Drinking sugar-sweetened beverages — which includes beverages sweetened with “regular” sugar (sucrose) or high-fructose corn syrup — is linked to a number of health risks, including a higher risk of developing type 2 diabetes and a higher risk for colorectal cancer. These established health risks have led some public health experts to suggest that governments should take steps to discourage people from consuming these beverages, such as requiring warning labels with images of poor health outcomes. Scientists aren’t sure exactly why sugar-sweetened beverages appear to be linked to worse health outcomes than solid foods containing the same amount of sugar — but it may be because when consumed in liquid form, sugar doesn’t have the same effect at sating hunger, leading to more consumption of both sugar and total calories.
To get cutting-edge diabetes news, strategies for blood glucose management, nutrition tips, healthy recipes, and more delivered straight to your inbox, sign up for our free newsletters!
For the latest study, researchers looked at the relationship between sugar-sweetened beverage consumption and new cases of liver cancer in a group of 90,504 women who had gone through menopause. They were interested in liver cancer risk because this type of cancer has seen a sharp increase in recent decades in the United States. Some of this increase can be explained by established factors like chronic hepatitis, alcohol consumption, and diabetes, but about 40% of liver cancer cases aren’t linked to known risk factors, according to the researchers.
At the same time, the researchers said, consumption of sugar-sweetened beverages remains widespread in the United States — with about two-thirds of white adults reporting that they consumed some amount of these beverages on a given day when this question was asked in 2017 and 2018.
Sugar-sweetened drinks linked to liver cancer risk in postmenopausal women
The researchers found that compared with women who reported consuming fewer than three servings of sugar-sweetened beverages per month, those who consumed at least one serving of sugar-sweetened beverages per day were 78% more likely to develop liver cancer during a median follow-up period of about 18 years. And women who reported consuming at least one soft drink per day — regardless of the sweetener in it — were 73% more likely to develop liver cancer than those who reported consuming fewer than three servings per month.
The good news is that only 7% of the women in the study reported consuming at least one 12-ounce serving of sugar-sweetened beverages per day — meaning that the overall group of study participants might be more health-conscious than the general population, or at least less likely to consume these beverages.

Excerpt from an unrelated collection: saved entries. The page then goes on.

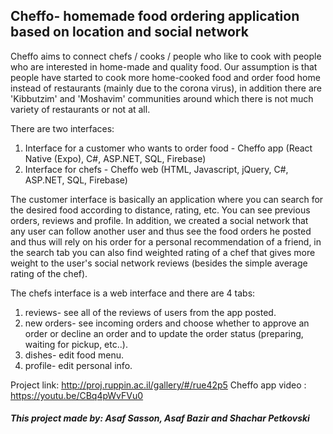 ## Cheffo- homemade food ordering application based on location and social network

Cheffo aims to connect chefs / cooks / people who like to cook with people who are interested in home-made and quality food. Our assumption is that people have started to cook more home-cooked food and order food home instead of restaurants (mainly due to the corona virus), in addition there are 'Kibbutzim' and 'Moshavim' communities around which there is not much variety of restaurants or not at all.

There are two interfaces: 
1) Interface for a customer who wants to order food - Cheffo app (React Native (Expo), C#, ASP.NET, SQL, Firebase)
2) Interface for chefs - Cheffo web (HTML, Javascript, jQuery, C#, ASP.NET, SQL, Firebase)

The customer interface is basically an application where you can search for the desired food according to distance, rating, etc. You can see previous orders, reviews and profile. In addition, we created a social network that any user can follow another user and thus see the food orders he posted and thus will rely on his order for a personal recommendation of a friend, in the search tab you can also find weighted rating of a chef that gives more weight to the user's social network reviews (besides the simple average rating of the chef).

The chefs interface is a web interface and there are 4 tabs:
1) reviews- see all of the reviews of users from the app posted.
2) new orders- see incoming orders and choose whether to approve an order or decline an order and to update the order status (preparing, waiting for pickup, etc..).
3) dishes- edit food menu.
4) profile- edit personal info.

Project link: http://proj.ruppin.ac.il/gallery/#/rue42p5 Cheffo app video : https://youtu.be/CBq4pWvFVu0


##### This project made by: Asaf Sasson, Asaf Bazir and Shachar Petkovski

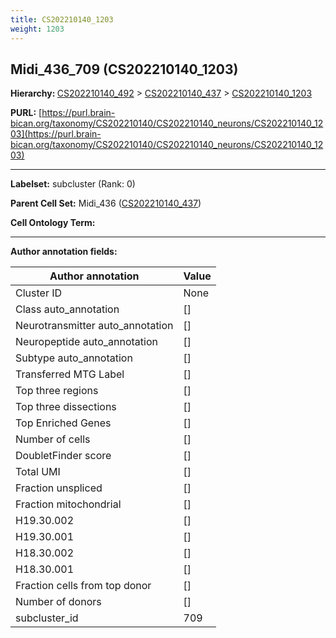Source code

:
 ```yaml
---
title: CS202210140_1203
weight: 1203
---
```

## Midi_436_709 (CS202210140_1203)
<b>Hierarchy: </b>
[CS202210140_492](../CS202210140_492) >
[CS202210140_437](../CS202210140_437) >
[CS202210140_1203](../CS202210140_1203)

**PURL:** [https://purl.brain-bican.org/taxonomy/CS202210140/CS202210140_neurons/CS202210140_1203](https://purl.brain-bican.org/taxonomy/CS202210140/CS202210140_neurons/CS202210140_1203)

---


**Labelset:** subcluster (Rank: 0)

**Parent Cell Set:** Midi_436 ([CS202210140_437](../CS202210140_437))



**Cell Ontology Term:** 

[MARKER GENES.]: #


---

[TRANSFERRED ANNOTATIONS.]: #


[AUTHOR ANNOTATION FIELDS.]: #


**Author annotation fields:**

| Author annotation | Value |
|-------------------|-------|
|Cluster ID|None|
|Class auto_annotation|[]|
|Neurotransmitter auto_annotation|[]|
|Neuropeptide auto_annotation|[]|
|Subtype auto_annotation|[]|
|Transferred MTG Label|[]|
|Top three regions|[]|
|Top three dissections|[]|
|Top Enriched Genes|[]|
|Number of cells|[]|
|DoubletFinder score|[]|
|Total UMI|[]|
|Fraction unspliced|[]|
|Fraction mitochondrial|[]|
|H19.30.002|[]|
|H19.30.001|[]|
|H18.30.002|[]|
|H18.30.001|[]|
|Fraction cells from top donor|[]|
|Number of donors|[]|
|subcluster_id|709|
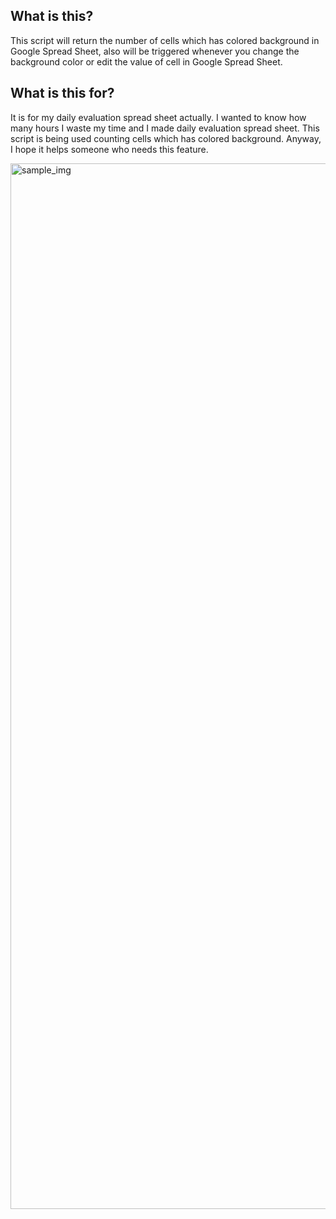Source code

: ## What is this?
This script will return the number of cells which has colored background in Google Spread Sheet, also will be triggered whenever you change the background color or edit the value of cell in Google Spread Sheet.

## What is this for?
It is for my daily evaluation spread sheet actually.
I wanted to know how many hours I waste my time and I made daily evaluation spread sheet.
This script is being used counting cells which has colored background.
Anyway, I hope it helps someone who needs this feature.


<img width="1673" alt="sample_img" src="https://user-images.githubusercontent.com/15281293/176990723-c98551bf-3be4-44b2-8c16-b2b625035df2.png">


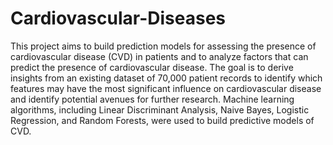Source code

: # Cardiovascular-Diseases
This project aims to build prediction models for assessing the presence of cardiovascular disease (CVD) in patients and to analyze factors that can predict the presence of cardiovascular disease. 
The goal is to derive insights from an existing dataset of 70,000 patient records to identify which features may have the most significant influence on cardiovascular disease and identify potential avenues for further research. 
Machine learning algorithms, including Linear Discriminant Analysis, Naive Bayes, Logistic Regression, and Random Forests, were used to build predictive models of CVD.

The researchers noted that several different mechanisms could be involved in the link between sugar-sweetened beverages and liver cancer, including that these beverages might contribute to insulin resistance and type 2 diabetes, obesity, or increased liver fat — all of which have been linked to a higher risk for liver cancer in previous research. But they added that this study was only observational, meaning that it couldn’t demonstrate that consuming more of these beverages actually accounted for the higher liver cancer risk seen in participants who reported this habit.
“If our findings are confirmed, reducing sugar-sweetened beverage consumption might serve as a public health strategy to reduce liver cancer burden,” said study author Longgang Zhao, a doctoral candidate at the University of South Carolina, in the press release. “Replacing sugar-sweetened beverages with water and non-sugar-sweetened coffee or tea could significantly lower liver cancer risk.”